### PROBLEM REQUIREMENTS:
Write out the entire listing below exactly, with the pictures left out.

### INFORMATION PROVIDED:
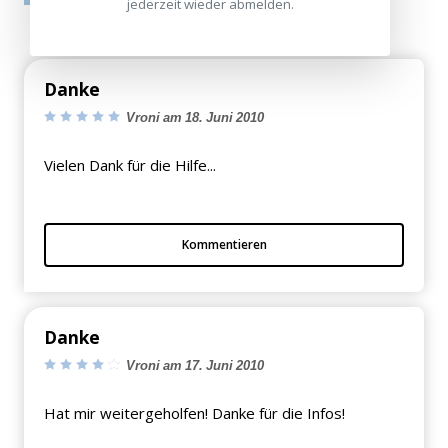
jederzeit wieder abmelden.
Danke
Vroni am 18. Juni 2010
Vielen Dank für die Hilfe...
Kommentieren
Danke
Vroni am 17. Juni 2010
Hat mir weitergeholfen! Danke für die Infos!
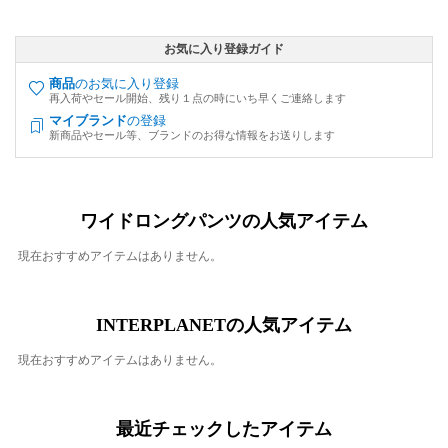
お気に入り登録ガイド
商品
のお気に入り登録
再入荷やセール開始、残り１点の時にいち早くご連絡します
マイブランド
の登録
新商品やセール等、ブランドのお得な情報をお送りします
ワイドロングパンツの人気アイテム
現在おすすめアイテムはありません。
INTERPLANETの人気アイテム
現在おすすめアイテムはありません。
最近チェックしたアイテム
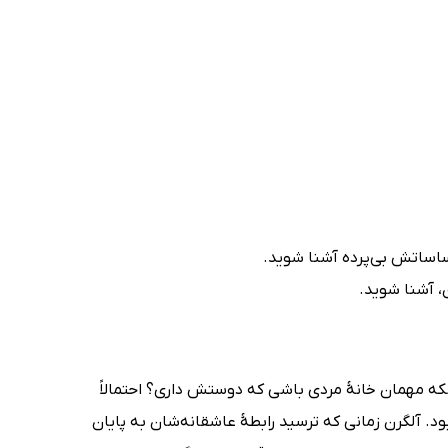
حساساتش بی‌پرده آشنا شوید.
، آشنا شوید.
ه مهمان خانۀ مردی باشی که دوستش داری؟ احتمالاً
بود. آلگرن زمانی که ‌ترسید رابطۀ عاشقانه‌شان به پایان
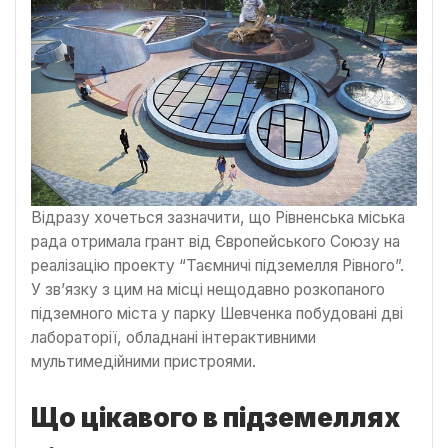
Відразу хочеться зазначити, що Рівненська міська
рада отримала грант від Європейського Союзу на
реалізацію проекту “Таємничі підземелля Рівного”.
У зв’язку з цим на місці нещодавно розкопаного
підземного міста у парку Шевченка побудовані дві
лабораторії, обладнані інтерактивними
мультимедійними пристроями.
Що цікавого в підземеллях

### RESULT FOR THIS EXERCISE:
jederzeit wieder abmelden.
Danke
Vroni am 18. Juni 2010
Vielen Dank für die Hilfe...
Kommentieren
Danke
Vroni am 17. Juni 2010
Hat mir weitergeholfen! Danke für die Infos!
お気に入り登録ガイド
商品
のお気に入り登録
再入荷やセール開始、残り１点の時にいち早くご連絡します
マイブランド
の登録
新商品やセール等、ブランドのお得な情報をお送りします
ワイドロングパンツの人気アイテム
現在おすすめアイテムはありません。
INTERPLANETの人気アイテム
現在おすすめアイテムはありません。
最近チェックしたアイテム
حساساتش بی‌پرده آشنا شوید.
، آشنا شوید.
ه مهمان خانۀ مردی باشی که دوستش داری؟ احتمالاً
بود. آلگرن زمانی که ‌ترسید رابطۀ عاشقانه‌شان به پایان
Відразу хочеться зазначити, що Рівненська міська
рада отримала грант від Європейського Союзу на
реалізацію проекту “Таємничі підземелля Рівного”.
У зв’язку з цим на місці нещодавно розкопаного
підземного міста у парку Шевченка побудовані дві
лабораторії, обладнані інтерактивними
мультимедійними пристроями.
Що цікавого в підземеллях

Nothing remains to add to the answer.